Re: Zooey rediscovered

Brendan McKennedy (suburbantourist@hotmail.com)
Sun, 18 Jan 1998 20:23:00 -0800 (PST)

>Date: Sun, 18 Jan 1998 12:12:37 -0500 (EST)
 In Salinger's quest
>for us to admire and want to emulate the spiritual purity and
>prayerfulness of the Glasses, he loses the necessary objectivity 
required
>to write fully fleshed out characters. Bawer states, "Salinger is more
>interested in having a family of incurable childlike adults to play 
with
>on paper than he is in trying to figure out how people like that 
*really*
>get to be that way or how they they might manage to become (horrors!)
>emotionally healthy adults." 
>

>does Salinger's preoccupation with them point to
>his own level of immaturity? 
>Do we all just need to 'grow up'?

>the last we've heard of the Glass family, no one else has.
>And what does 'growing up" mean in this case?

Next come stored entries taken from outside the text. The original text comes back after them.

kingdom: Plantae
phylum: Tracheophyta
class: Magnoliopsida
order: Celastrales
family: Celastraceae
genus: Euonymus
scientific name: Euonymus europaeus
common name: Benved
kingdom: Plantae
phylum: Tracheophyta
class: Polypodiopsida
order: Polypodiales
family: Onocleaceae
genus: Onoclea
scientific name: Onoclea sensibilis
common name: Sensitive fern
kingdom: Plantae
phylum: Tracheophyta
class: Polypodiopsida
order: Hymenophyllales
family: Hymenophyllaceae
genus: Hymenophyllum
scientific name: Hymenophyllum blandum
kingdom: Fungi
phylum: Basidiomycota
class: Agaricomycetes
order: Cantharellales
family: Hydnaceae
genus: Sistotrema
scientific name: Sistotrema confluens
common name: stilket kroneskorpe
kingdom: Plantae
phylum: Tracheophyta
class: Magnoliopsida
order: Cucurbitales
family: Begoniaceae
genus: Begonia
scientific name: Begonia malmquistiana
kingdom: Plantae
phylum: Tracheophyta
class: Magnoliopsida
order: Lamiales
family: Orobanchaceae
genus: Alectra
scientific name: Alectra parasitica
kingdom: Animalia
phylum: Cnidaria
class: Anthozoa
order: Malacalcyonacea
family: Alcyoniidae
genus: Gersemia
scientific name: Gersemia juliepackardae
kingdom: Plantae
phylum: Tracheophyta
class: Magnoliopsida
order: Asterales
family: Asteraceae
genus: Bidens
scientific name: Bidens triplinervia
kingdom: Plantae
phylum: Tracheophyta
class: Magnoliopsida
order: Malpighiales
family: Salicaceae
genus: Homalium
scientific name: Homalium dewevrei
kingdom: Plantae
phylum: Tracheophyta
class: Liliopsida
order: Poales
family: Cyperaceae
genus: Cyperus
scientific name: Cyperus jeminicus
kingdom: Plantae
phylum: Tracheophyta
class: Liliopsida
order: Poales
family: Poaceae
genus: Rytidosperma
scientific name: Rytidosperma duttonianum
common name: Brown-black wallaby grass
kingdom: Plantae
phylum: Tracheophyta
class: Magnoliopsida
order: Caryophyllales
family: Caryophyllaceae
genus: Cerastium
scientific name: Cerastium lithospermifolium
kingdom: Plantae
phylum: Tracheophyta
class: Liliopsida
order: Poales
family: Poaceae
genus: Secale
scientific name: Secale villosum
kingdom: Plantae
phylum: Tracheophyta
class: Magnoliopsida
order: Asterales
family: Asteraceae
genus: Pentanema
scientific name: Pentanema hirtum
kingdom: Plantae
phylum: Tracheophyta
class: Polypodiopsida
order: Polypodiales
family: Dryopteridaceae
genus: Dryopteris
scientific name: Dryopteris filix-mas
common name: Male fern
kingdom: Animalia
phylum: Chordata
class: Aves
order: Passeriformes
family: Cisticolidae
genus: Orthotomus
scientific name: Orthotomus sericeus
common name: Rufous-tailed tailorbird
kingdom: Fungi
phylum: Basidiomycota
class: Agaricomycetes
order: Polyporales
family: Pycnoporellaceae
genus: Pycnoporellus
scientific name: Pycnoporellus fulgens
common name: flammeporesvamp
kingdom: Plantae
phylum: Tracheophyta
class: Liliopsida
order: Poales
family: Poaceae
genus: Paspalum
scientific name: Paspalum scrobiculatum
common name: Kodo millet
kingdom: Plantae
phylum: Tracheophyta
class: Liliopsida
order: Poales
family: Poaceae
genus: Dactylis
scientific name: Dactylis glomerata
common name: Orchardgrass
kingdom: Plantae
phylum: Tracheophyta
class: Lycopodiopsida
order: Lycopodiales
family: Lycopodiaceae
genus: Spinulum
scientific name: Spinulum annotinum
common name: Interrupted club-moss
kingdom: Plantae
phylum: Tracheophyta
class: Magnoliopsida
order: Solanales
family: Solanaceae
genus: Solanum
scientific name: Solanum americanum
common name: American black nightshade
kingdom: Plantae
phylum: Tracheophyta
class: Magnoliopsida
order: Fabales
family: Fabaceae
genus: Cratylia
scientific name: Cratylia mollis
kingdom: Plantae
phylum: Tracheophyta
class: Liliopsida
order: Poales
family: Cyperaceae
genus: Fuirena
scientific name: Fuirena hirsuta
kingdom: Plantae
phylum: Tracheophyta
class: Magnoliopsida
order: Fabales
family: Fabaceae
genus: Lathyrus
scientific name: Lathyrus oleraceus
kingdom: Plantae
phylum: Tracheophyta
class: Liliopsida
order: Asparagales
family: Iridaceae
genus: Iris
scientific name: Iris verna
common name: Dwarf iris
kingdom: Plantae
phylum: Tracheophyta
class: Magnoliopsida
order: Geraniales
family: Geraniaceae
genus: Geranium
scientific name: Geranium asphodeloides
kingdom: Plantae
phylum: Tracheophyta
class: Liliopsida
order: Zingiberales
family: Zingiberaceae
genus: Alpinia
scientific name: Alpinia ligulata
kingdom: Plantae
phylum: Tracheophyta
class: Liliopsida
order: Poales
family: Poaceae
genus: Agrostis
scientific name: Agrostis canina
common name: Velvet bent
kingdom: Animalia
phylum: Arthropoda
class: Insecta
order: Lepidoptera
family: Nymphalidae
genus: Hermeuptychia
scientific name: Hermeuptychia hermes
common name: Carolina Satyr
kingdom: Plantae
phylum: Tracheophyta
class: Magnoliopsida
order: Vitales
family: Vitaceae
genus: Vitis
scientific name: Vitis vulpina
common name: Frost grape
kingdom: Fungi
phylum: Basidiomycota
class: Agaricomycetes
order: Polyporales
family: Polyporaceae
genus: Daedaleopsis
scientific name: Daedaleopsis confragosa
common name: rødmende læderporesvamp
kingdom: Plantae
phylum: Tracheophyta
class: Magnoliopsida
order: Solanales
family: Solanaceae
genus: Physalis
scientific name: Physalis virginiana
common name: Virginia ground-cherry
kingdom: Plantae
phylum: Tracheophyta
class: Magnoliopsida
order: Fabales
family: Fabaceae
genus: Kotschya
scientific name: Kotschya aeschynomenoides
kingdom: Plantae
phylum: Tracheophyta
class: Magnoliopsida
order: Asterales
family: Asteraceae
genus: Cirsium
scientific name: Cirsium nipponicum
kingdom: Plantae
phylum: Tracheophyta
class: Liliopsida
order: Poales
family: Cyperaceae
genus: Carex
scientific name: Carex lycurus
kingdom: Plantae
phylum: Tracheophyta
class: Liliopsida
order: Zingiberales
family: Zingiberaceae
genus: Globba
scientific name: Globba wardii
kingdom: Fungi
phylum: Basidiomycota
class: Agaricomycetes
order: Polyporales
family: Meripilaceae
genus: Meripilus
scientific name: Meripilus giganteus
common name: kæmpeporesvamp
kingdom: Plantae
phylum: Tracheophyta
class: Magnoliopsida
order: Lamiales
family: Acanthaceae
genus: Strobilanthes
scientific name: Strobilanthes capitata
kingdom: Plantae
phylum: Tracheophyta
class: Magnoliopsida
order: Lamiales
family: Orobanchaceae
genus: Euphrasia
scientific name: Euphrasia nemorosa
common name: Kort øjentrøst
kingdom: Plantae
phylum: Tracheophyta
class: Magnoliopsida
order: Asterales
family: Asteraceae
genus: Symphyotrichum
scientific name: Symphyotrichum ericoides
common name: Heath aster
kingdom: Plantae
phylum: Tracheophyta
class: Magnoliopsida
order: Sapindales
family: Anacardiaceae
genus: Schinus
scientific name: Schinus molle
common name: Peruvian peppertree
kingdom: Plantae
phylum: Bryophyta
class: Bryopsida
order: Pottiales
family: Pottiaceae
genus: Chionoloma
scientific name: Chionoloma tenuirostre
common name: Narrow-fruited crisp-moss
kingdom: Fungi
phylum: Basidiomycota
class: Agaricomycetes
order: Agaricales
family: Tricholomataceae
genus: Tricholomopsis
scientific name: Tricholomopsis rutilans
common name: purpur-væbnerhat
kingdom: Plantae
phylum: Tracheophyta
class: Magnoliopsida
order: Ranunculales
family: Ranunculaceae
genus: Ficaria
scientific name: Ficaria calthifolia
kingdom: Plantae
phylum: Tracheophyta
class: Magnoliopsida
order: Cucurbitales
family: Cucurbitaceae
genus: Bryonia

How does it help? 
>

I haven't read Franny and Zooey for awhile either, so I can't really 
talk about those exact stories right now.  I've been lucky enough, 
however, to have started reading Salinger as a teenager to have have 
Bananafish here to help me be aware of my feelings as I grow away from 
those years.

As I've grown older, my opinion of not only the characters has changed, 
but of Salinger's treatment of the characters as well.  I've started to 
think that perhaps he didn't intend--at first, anyway--his characters to 
be the bottom line on life.  I don't think he wanted to use his 
characters so much as examples of How We Should All Be as he wanted to 
use them to display a disturbed group of people.  

Take Holden as an obvious example.  While he may not have had the 
precocious presence of mind that the Glasses did, he had the same sort 
of draw towards innocence and the purity of children.  But he is a very 
sick individual.  I don't think he is intended to be idolized in the way 
the I and the rest of the teenagers initially idolized him.  For 
instance, Holden tries to punch Stradlater's toothbrush, hoping it'll 
split his throat open.  Does that sound like an example that the author 
thinks we should follow?

Also, look at Uncle Wiggly.  In this story, Salinger seems to be telling 
us that good intentions and innocence eventually die, and the search for 
them after they have gone can only lead to a terrifying sense of 
nothingness--very similar to Catcher's theme.

And there is always Teddy, where Salinger shows us a precocious young 
man and his younger sister, neither of whom are very Innocent people, at 
least Innocent in the way that Holden seems to believe that all children 
are Innocent.  Salinger's constant references to reincarnation, by 
association, refer to karma, which tells us that our loss of innocence 
in adulthood carries over into our "Innocent" childhood.

As for the Glass stories, I'm not sure that Seymour was meant at first 
to a sort of Avatar either.  If indeed he is always seen through Buddy's 
eyes, then he cannot help but be portrayed lovingly.  But there is much 
between the lines that sort of impugns Seymours sainthood.  Throwing a 
rock at Charlotte, for one example, as well as killing himself.  These 
traits, I think, have been canonized by Buddy and us, the Bananafishers, 
but not necessarily by Salinger himself.

Perhaps Salinger lost the objectivity.  Perhaps by always writing 
through Buddy's eyes, Salinger himself fell in love with his characters 
and therefore wasn't in a position to expose their mental illness as a 
not necessarily Good Thing.  

I don't know.  What do you all think?